Já João Franzin, da Agência Sindical, atuando há 30 anos na mídia sindical, enalteceu a engenharia por ter propiciado avanços tecnológicos que ajudaram a comunicação operária, que hoje tem mais facilidade e rapidez em elaborar jornais e boletins informativos. Ele observou que o trabalhador, para a mídia comercial, é clandestino e invisível. Daí a importância da imprensa sindical, “militante, engajada e que tem lado, cuja credibilidade se garante ao falar a verdade”.
Ratificando essa visão, Rita Casaro, gerente do Departamento de Comunicação do SEESP, apresentou a área que coordena no sindicato, a qual produz conteúdos para seu jornal impresso, sites, redes sociais, programa de televisão, boletins e outras publicações.
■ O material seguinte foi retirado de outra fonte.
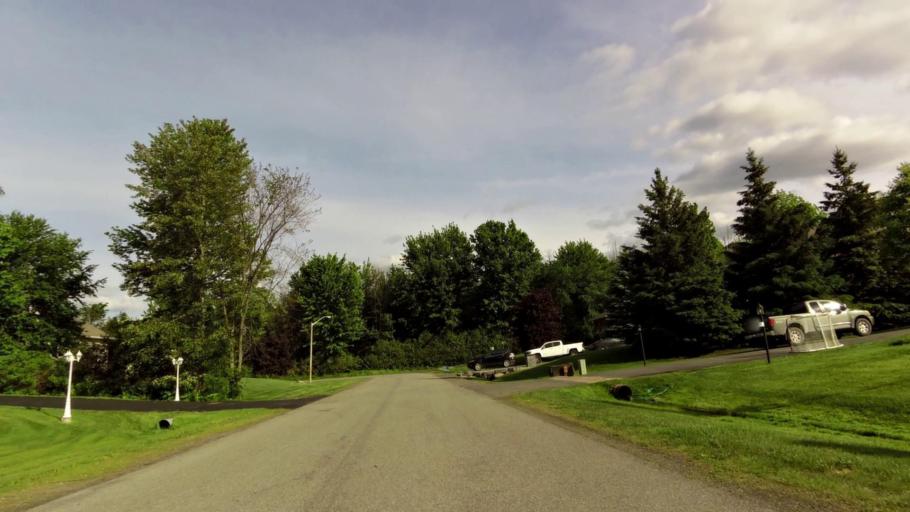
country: CA
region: Ontario
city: Ottawa
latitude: 45.2685
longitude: -75.5884
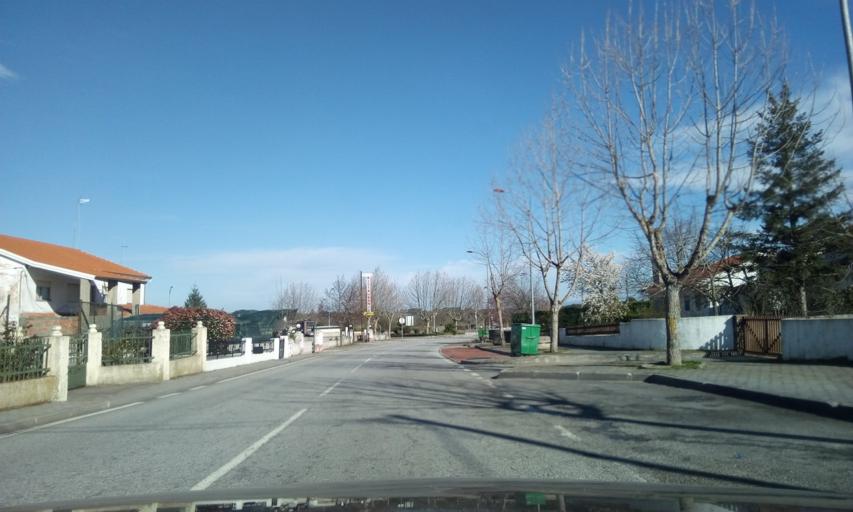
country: ES
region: Castille and Leon
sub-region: Provincia de Salamanca
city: Fuentes de Onoro
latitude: 40.6176
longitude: -6.8437
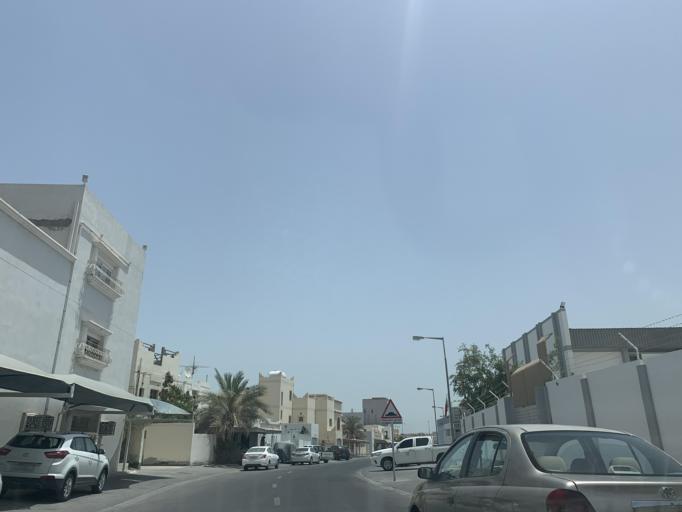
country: BH
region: Northern
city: Madinat `Isa
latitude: 26.1671
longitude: 50.5639
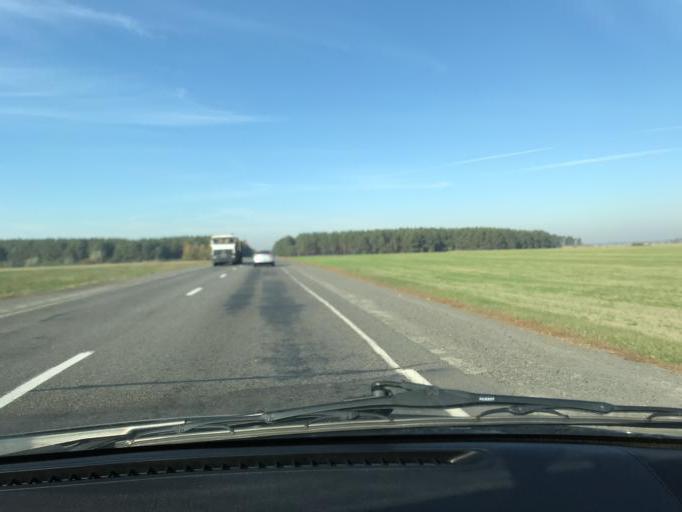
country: BY
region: Brest
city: Luninyets
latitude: 52.2554
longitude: 27.0488
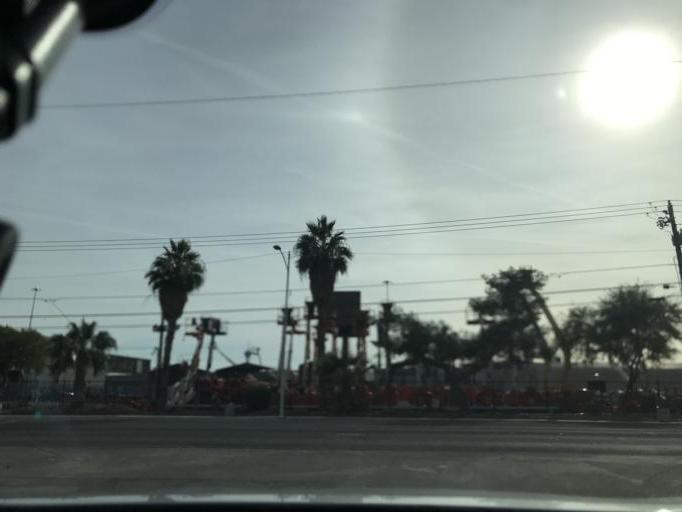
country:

Ela chamou os estudantes, assim como os profissionais, a acessarem esses veículos, que “são feitos para vocês”.

Confira cobertura completa

Uma explosão de conhecimento
O auditório do SEESP, na Capital, no dia 7 de novembro, foi ocupado, em sua maioria, por jovens com menos de 25 anos de idade. Todos sedentos de informação e satisfeitos com o contato com o sindicato. Seguem as impressões
de alguns dos participantes sobre o seminário:

July Nicoli Barbosa Bitencourt
Segundo semestre de Engenharia de Inovação no Instituto Superior de Inovação e Tecnologia (Isitec)
Esse contato com o sindicato faz com que o jovem entenda o que está estudando e saiba quais são os seus direitos e deveres. O seminário foi bem interativo e dinâmico. Acredito que o SEESP, com esse evento, plantou a semente da participação no jovem. Foi bem legal.

Robson dos Santos
Quinto semestre de Engenharia Civil nas Faculdades Metropolitanas Unidas (FMU)
Senti falta apenas de uma mesa para enfocar a questão do negro na engenharia. Acho que em outras atividades o sindicato deveria mostrar que o negro tem capacidade de ocupar qualquer função e cargo na sociedade. Mas estar aqui hoje é uma grande realização para mim.

Carlos Henrique Santos Alves
Quinto semestre de Engenharia Civil na Universidade Nove de Julho (Uninove)
O seminário foi bem desenvolvido, abordando vários assuntos que não conhecíamos profundamente, e a experiência que os engenheiros trouxeram nos faz ver qual é o mundo que nos espera. Ao mesmo tempo, mostrou outro lado da profissão, o da responsabilidade.

Robinson Luiz Quirino Muniz
Terceiro ano de Engenharia Ambiental na Associação de Ensino e Cultura de Mato Grosso do Sul (Aems)
Viemos prestigiar o evento para buscar informações para o nosso estado. Vamos copiar as boas práticas. Tivemos uma verdadeira explosão em nossa mente.